Monday, November 9, 2009: 9:30 AM

Catharine Wang, PhD, MSc , Department of Community Health Sciences, Boston University School of Public Health, Boston, MA
Rachel E. Gallo, BS , Fox Chase Cancer Center, Cheltenham, PA
Carmen J. Breen-Lopez, BA , Fox Chase Cancer Center, Cheltenham, PA
Gwendolyn A. Smith, RN, MS/MBA , Crozer-Keystone Health System, Springfield, PA
Julie Cousler Emig, MSW , Congreso de Latinos Unido, Inc., Phialdelphia, PA
Rosalyn Beene-Harris, MPH , Hueman Beene Consulting, Lansing, MI
Linda Fleisher, MPH , Fox Chase Cancer Center, Cheltenham, PA
Suzanne M. Miller, PhD , Fox Chase Cancer Center, Cheltenham, PA
In an endeavor to increase genetic literacy, multiple efforts are now underway to inform the general public about the importance of family history for chronic diseases and to promote tools for the active collection of health history information. Little is known, however, about whether the public will utilize family history tools in intended ways. The study objectives were to: 1) assess beliefs and understanding about the role of family history for one's health among African Americans (AAs) and Latinos (Ls), 2) describe their awareness and understanding of mass communication efforts highlighting the importance of understanding family history for improved health, and 3) evaluate existing family history tools for cultural and linguistic appropriateness. A total of 8 focus groups were conducted with AAs and Ls in the community. Overall, there was great interest in family health history and its implications for oneself and, more importantly, one's children. None of the participants had heard of any mass media campaigns talking about the importance of knowing one's family history. Participants understood the value of knowing one's family history, discussed diseases that “run in their families,” questioned whether some of these diseases were hereditary, and identified barriers to learning about family history and discussing it with family members. Best approaches for disseminating information on family history were suggested. Specific feedback by participants on some currently available family history tools will be presented. Study findings will help inform efforts to make family history tools more appropriate and accessible to underserved minority populations.

Learning Objectives:
Describe knowledge and awareness of the importance of knowing one’s family health history among African Americans and Latinos. Identify barriers to learning about family health history. Discuss approaches for disseminating information on family health history to the public.

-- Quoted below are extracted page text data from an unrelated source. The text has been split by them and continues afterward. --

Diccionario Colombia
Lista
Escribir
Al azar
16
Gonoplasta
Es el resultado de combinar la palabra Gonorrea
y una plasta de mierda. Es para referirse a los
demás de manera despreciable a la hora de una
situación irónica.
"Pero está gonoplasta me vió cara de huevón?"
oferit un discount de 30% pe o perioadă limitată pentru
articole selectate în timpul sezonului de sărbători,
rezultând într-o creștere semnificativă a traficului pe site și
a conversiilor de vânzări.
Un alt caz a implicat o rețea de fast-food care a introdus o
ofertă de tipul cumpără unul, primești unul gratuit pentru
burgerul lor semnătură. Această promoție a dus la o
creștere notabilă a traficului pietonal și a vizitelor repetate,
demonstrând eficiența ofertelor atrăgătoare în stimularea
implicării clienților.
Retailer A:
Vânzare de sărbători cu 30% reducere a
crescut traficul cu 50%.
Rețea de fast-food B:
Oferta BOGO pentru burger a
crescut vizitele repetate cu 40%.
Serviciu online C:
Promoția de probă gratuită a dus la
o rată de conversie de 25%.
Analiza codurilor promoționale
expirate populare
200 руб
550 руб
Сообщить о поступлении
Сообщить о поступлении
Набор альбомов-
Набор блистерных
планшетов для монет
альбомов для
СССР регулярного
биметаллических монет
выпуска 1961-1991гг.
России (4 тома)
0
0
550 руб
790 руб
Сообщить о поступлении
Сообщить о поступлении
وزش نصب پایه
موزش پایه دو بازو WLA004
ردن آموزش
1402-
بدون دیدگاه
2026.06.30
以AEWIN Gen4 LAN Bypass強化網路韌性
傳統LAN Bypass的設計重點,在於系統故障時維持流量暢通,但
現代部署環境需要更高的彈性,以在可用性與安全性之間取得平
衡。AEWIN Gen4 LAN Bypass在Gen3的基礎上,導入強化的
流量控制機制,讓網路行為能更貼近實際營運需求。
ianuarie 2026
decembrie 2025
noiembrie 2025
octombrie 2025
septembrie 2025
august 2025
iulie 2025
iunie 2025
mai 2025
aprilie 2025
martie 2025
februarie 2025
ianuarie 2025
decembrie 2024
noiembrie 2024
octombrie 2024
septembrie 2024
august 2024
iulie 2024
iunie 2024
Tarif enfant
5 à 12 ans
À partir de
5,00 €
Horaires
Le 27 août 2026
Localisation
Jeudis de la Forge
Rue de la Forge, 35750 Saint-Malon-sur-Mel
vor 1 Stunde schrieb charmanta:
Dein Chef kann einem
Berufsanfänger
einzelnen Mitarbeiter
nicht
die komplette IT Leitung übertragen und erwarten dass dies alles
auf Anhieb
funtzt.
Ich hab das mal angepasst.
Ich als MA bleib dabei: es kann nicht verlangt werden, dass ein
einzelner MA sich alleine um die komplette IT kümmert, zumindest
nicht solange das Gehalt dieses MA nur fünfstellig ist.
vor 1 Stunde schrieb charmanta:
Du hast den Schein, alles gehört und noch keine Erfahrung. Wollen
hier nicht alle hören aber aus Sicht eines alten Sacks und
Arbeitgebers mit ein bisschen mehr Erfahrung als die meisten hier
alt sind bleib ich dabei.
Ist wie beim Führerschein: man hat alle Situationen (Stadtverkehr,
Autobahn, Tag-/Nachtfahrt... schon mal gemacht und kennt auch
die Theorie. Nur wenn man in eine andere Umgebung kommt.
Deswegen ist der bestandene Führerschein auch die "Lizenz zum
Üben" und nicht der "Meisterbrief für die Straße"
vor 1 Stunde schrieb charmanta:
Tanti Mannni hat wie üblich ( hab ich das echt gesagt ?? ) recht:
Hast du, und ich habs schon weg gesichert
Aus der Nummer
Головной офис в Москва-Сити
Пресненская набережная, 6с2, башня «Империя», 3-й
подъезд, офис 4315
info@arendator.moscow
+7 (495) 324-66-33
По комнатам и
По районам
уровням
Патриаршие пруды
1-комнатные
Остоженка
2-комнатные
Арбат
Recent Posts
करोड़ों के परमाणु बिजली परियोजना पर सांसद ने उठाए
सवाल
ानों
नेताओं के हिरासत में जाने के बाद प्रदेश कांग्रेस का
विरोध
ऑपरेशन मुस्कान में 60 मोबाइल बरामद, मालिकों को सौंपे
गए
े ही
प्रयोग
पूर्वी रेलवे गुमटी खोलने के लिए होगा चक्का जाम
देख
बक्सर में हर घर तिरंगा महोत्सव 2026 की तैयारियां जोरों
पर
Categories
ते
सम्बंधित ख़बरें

Keywords: Genetics, Minority Health

Presenting author's disclosure statement:

Qualified on the content I am responsible for because: I am qualified because I received a doctoral degree in public health in 2003. I have conducted research in the area of public health genomics for over 10 years and have previously presented other data from this NHGRI funded research study. I am the PI on R03 grant from NHGRI which funded this research.
Any relevant financial relationships? No

I agree to comply with the American Public Health Association Conflict of Interest and Commercial Support Guidelines, and to disclose to the participants any off-label or experimental uses of a commercial product or service discussed in my presentation.